Many philosophers, at least in the West, have sought to identify the invariable or essential conditions of being a self. A widely taken approach is what’s known as a psychological continuity view of the self, where the self is a consciousness with self-awareness and personal memories. [...] Both psychological and animalist approaches are ‘container’ frameworks, positing the body as a container of psychological functions or the bounded location of bodily functions.
All these approaches reflect philosophers’ concern to focus on what the distinguishing or definitional characteristic of a self is, the thing that will pick out a self and nothing else, and that will identify selves as selves, regardless of their particular differences. On the psychological view, a self is a personal consciousness. [...]
... who you are is more complex than any one of your identities...The network self is also a process.
Recognising the influence of these factors, some philosophers have pushed against such reductive approaches and argued for a framework that recognises the complexity and multidimensionality of persons. The network self view emerges from this trend.

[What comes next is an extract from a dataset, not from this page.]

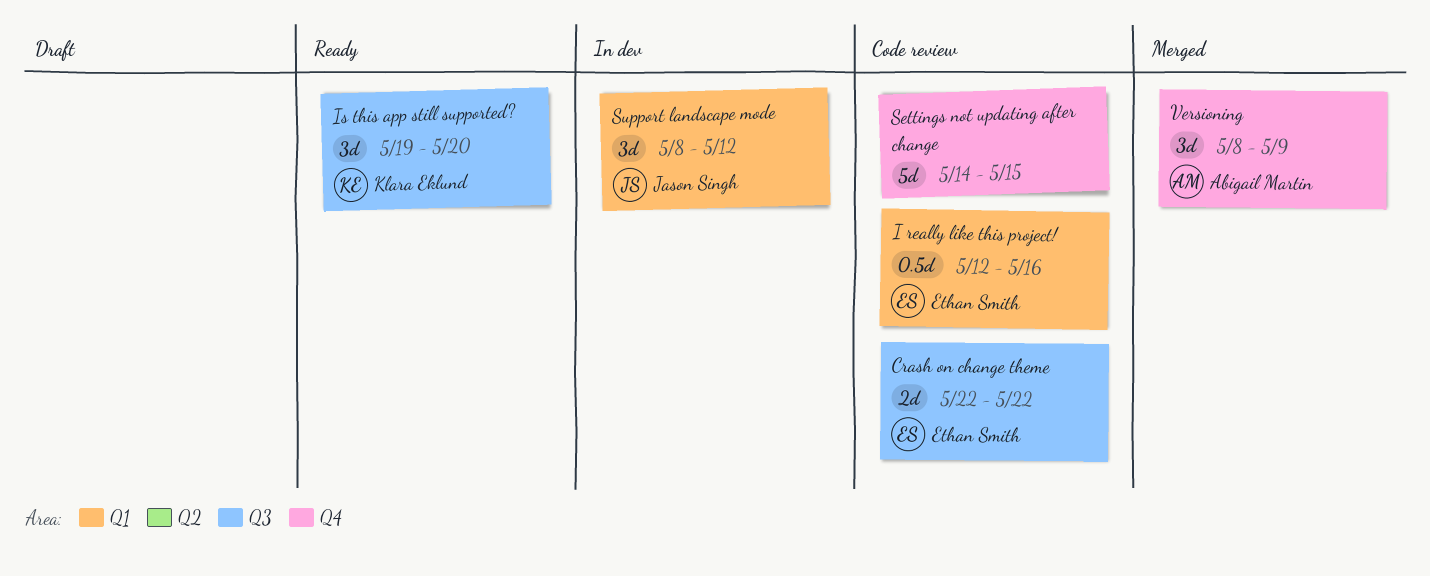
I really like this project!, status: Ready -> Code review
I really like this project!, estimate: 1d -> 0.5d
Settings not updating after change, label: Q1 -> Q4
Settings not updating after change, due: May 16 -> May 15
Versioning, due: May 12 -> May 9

It began in the later 20th century and has continued in the 21st, when philosophers started to move toward a broader understanding of selves. [...]
Social identities are traits of selves in virtue of membership in communities (local, professional, ethnic, religious, political), or in virtue of social categories (such as race, gender, class, political affiliation) or interpersonal relations (such as being a spouse, sibling, parent, friend, neighbour). These views imply that it’s not only embodiment and not only memory or consciousness of social relations but the relations themselves that also matter to who the self is. What philosophers call ‘4E views’ of cognition – for embodied, embedded, enactive and extended cognition – are also a move in the direction of a more relational, less ‘container’, view of the self.